In lieu of having anything interesting to say, here's the latest installment of my attempt to get a correction (of Dworkin on Bentham on rights) printed in the Guardian. I got no reply to my original email, so re-sent it today with the following message:
Dear Readers' Editor
I sent the email below eight days ago, and am re-sending it, in case it was not seen, as I've heard nothing back nor seen any correction published. I still think the two issues I raised are valid. Assuming that my email was read: had the writer been one of your journalists, I'm thinking that a correction/clarification might have appeared by now. Which is to say, not having heard from you, I suspect that the writer being the Bentham professor at UCL might have complicated the matter.
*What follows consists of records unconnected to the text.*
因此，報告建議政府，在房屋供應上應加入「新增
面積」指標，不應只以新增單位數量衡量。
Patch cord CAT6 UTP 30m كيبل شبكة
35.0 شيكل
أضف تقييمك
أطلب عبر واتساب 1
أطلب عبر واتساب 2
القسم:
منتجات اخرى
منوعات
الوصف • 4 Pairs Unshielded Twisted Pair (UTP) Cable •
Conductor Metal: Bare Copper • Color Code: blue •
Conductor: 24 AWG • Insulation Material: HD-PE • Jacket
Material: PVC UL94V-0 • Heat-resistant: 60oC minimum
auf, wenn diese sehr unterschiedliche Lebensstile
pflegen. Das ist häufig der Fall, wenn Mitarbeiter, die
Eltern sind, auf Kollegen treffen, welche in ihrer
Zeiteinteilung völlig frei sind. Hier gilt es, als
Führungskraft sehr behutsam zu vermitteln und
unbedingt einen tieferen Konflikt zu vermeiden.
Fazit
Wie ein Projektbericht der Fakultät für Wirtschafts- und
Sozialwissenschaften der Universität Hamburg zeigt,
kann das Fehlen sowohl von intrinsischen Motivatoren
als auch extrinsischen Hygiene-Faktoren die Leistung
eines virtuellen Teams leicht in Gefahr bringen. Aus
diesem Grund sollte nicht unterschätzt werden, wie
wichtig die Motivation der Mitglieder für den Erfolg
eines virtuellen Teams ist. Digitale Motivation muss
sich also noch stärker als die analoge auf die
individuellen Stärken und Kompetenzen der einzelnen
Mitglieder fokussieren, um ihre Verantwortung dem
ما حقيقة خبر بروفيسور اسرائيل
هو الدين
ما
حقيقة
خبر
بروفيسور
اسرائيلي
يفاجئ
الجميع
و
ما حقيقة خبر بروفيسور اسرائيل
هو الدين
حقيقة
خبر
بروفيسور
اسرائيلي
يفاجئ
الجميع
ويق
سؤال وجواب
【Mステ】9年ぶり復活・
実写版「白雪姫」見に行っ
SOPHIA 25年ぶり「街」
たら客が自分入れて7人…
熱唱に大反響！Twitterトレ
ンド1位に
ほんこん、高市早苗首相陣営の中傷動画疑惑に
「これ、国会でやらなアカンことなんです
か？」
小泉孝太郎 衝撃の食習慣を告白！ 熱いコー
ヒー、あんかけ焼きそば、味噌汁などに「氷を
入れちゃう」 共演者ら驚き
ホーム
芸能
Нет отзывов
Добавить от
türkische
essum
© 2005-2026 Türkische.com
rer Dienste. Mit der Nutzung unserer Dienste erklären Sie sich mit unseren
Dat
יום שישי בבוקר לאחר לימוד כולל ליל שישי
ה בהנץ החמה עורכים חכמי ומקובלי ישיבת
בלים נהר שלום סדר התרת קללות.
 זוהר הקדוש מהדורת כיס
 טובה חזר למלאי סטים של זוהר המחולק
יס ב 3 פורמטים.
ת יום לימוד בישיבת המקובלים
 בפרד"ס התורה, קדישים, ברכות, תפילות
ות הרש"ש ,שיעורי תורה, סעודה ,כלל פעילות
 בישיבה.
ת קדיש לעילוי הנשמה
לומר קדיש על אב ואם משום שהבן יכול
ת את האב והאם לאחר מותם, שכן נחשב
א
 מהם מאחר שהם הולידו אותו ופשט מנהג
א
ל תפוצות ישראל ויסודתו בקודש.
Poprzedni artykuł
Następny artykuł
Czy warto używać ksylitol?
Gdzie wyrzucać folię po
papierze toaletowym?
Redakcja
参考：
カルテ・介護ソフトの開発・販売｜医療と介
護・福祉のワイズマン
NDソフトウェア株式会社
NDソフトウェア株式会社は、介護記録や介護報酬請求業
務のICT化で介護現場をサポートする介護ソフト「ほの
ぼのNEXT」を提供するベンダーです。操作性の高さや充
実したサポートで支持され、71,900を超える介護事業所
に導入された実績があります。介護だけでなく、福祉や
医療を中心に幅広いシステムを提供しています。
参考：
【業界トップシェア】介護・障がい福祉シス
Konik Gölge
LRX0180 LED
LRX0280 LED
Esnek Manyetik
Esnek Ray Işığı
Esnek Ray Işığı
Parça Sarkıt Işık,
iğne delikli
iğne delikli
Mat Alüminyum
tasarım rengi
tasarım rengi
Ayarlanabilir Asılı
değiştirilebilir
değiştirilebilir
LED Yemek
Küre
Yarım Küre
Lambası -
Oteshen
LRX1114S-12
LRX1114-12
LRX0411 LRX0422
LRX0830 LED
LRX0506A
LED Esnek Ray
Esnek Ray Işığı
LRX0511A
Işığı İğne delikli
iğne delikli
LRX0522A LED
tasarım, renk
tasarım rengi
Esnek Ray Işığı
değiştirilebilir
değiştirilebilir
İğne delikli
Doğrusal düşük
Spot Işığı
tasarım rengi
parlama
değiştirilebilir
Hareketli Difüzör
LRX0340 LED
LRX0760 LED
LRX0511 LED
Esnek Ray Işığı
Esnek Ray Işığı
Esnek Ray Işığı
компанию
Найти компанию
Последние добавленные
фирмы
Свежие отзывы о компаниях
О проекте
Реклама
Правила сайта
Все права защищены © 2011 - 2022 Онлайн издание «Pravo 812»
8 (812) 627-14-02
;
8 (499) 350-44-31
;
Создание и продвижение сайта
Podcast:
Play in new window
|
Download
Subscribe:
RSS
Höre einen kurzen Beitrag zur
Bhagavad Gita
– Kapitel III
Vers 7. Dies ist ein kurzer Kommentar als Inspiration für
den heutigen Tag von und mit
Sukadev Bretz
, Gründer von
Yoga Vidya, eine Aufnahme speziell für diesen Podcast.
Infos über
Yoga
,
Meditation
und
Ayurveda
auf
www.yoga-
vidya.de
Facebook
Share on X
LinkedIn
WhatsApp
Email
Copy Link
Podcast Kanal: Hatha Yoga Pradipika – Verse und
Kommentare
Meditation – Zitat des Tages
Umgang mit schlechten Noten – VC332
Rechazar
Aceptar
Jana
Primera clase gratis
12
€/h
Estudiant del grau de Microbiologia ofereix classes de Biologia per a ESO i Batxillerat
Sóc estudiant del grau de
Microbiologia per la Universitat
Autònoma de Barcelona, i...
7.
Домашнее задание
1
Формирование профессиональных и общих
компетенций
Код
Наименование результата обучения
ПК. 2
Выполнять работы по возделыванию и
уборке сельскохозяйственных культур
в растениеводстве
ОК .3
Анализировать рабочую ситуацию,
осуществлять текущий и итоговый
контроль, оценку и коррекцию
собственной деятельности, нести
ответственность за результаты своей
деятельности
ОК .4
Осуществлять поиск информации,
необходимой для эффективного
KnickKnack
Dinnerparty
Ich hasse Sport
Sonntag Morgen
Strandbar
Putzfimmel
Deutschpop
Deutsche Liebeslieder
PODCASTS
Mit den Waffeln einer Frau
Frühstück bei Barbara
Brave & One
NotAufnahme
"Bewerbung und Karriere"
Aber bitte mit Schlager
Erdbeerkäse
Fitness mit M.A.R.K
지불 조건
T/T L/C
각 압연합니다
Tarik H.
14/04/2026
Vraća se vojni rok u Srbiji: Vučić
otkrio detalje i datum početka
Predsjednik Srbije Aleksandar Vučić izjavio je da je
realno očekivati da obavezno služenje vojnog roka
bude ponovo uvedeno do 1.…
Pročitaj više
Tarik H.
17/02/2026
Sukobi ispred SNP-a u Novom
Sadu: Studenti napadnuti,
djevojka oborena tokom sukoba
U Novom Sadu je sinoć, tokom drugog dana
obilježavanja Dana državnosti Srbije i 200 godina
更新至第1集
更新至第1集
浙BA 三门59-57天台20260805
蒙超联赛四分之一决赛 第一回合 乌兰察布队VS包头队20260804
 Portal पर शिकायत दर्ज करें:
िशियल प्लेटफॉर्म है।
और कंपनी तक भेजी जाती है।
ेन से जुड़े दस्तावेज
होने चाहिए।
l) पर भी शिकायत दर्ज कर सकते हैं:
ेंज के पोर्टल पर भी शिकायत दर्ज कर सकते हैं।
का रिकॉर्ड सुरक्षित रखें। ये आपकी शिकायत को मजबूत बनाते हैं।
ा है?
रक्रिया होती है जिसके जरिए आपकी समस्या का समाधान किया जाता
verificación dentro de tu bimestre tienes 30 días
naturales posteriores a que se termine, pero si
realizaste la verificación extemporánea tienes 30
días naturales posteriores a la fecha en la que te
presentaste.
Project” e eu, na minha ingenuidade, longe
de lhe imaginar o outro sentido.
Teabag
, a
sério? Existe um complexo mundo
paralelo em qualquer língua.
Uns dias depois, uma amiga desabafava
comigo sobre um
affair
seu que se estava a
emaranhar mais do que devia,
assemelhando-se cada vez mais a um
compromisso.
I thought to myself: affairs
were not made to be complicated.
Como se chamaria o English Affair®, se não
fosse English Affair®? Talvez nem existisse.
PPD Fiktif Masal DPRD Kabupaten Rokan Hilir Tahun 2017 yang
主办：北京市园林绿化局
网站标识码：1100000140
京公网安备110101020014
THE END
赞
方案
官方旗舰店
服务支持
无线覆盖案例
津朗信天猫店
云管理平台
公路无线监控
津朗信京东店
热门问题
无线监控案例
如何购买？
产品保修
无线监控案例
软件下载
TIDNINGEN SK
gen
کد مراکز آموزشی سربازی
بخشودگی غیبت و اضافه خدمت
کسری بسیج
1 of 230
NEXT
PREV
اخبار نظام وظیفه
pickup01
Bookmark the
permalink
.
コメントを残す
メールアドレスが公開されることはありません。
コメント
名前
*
If so, that would be understandable, but surely it would make the need for a correction, of some sort, even greater (as readers might reasonably expect an accurate representation of Bentham's thought from someone writing in the Guardian as the Bentham professor of law)?
I'm looking forward to a reply, to which I claim an inalienable right. (In it, please don't tell me I was the only one to raise this issue. Please tell me I was just one of many readers who contacted you.)
Yours,
I'm sort of enjoying this, except for the lack of a response. If I still get no reply, then it's on to the ombudsman! And I'm tempted to contact the Dean of Laws at UCL - because, by awarding Ronald Dworkin the Bentham professorship, its most prestigious Chair, UCL has betrayed its own "spiritual father".